SUPPLIED RECORDS:
──────────
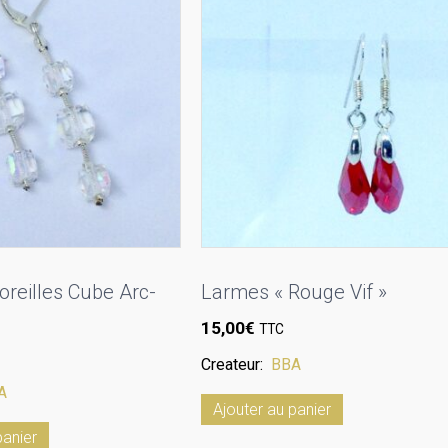
oreilles Cube Arc-
Larmes « Rouge Vif »
15,00
€
TTC
Createur:
BBA
A
Ajouter au panier
panier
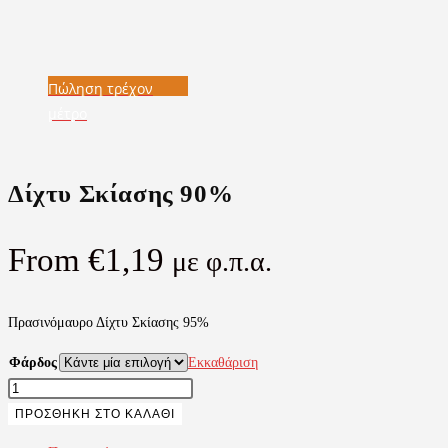
Πώληση τρέχον
μέτρο
Πώληση τρέχον
μέτρο
Δίχτυ Σκίασης 90%
From
€
1,19
με φ.π.α.
Πρασινόμαυρο Δίχτυ Σκίασης 95%
Φάρδος
Εκκαθάριση
Δίχτυ
Σκίασης
ΠΡΟΣΘΉΚΗ ΣΤΟ ΚΑΛΆΘΙ
90%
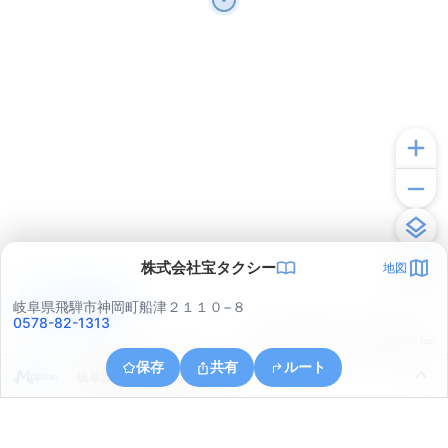
株式会社宝タクシー
地図
アプリで見る
岐阜県飛騨市神岡町船津２１１０−８
0578-82-1313
© ONE COMPATH © GeoTechnologies Inc.
保存
共有
ルート
岐阜県飛騨市神岡町梨ケ根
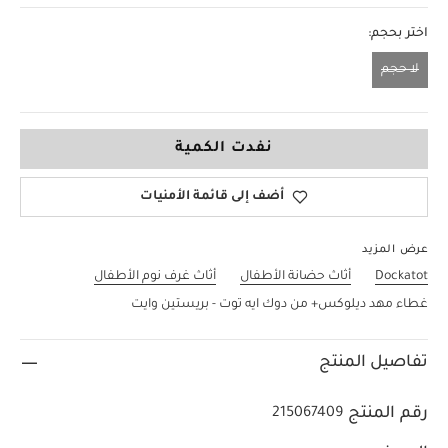
اختر بحجم:
لا حجم
لا حجم
نفدت الكمية
أضف إلى قائمة الأمنيات
عرض المزيد
Dockatot
أثاث حضانة الأطفال
أثاث غرف نوم الأطفال
غطاء مهد ديلوكس+ من دوك ايه توت - بريستين وايت
تفاصيل المنتج
رقم المنتج
215067409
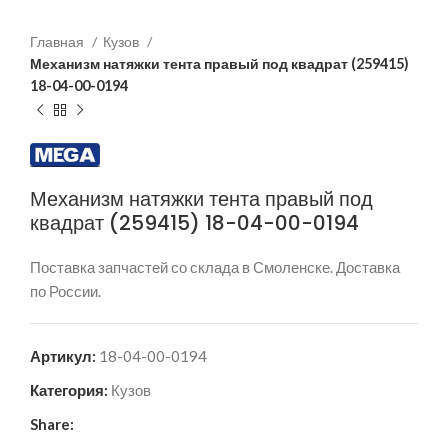
Главная
Кузов
Механизм натяжки тента правый под квадрат (259415)
18-04-00-0194
Механизм натяжки тента правый под
квадрат (259415) 18-04-00-0194
Поставка запчастей со склада в Смоленске. Доставка
по России.
Артикул:
18-04-00-0194
Категория:
Кузов
Share:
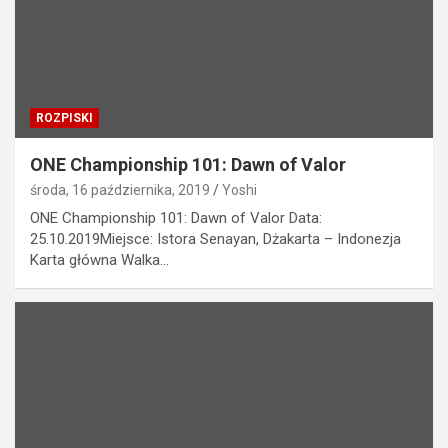
ROZPISKI
ONE Championship 101: Dawn of Valor
środa, 16 października, 2019
Yoshi
ONE Championship 101: Dawn of Valor Data:
25.10.2019Miejsce: Istora Senayan, Dżakarta – Indonezja
Karta główna Walka…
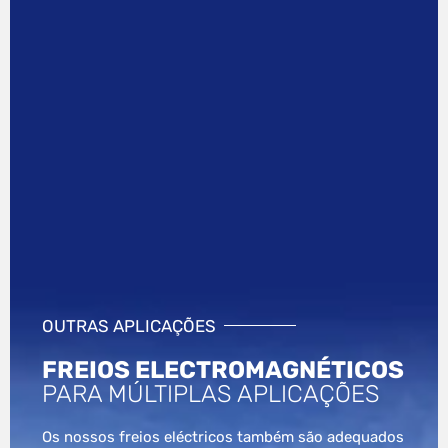
OUTRAS APLICAÇÕES
FREIOS ELECTROMAGNÉTICOS
PARA MÚLTIPLAS APLICAÇÕES
Os nossos freios eléctricos também são adequados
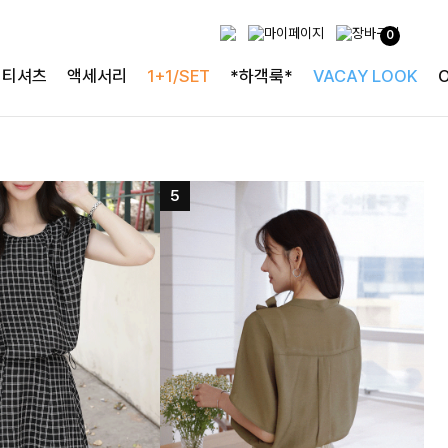
0
티셔츠
액세서리
1+1/SET
*하객룩*
VACAY LOOK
──────────
WHAT THE EXERCISE ASKS:
Filter the data for the string "правый". Copy each matching line.

RESULT:
Механизм натяжки тента правый под квадрат (259415)
Механизм натяжки тента правый под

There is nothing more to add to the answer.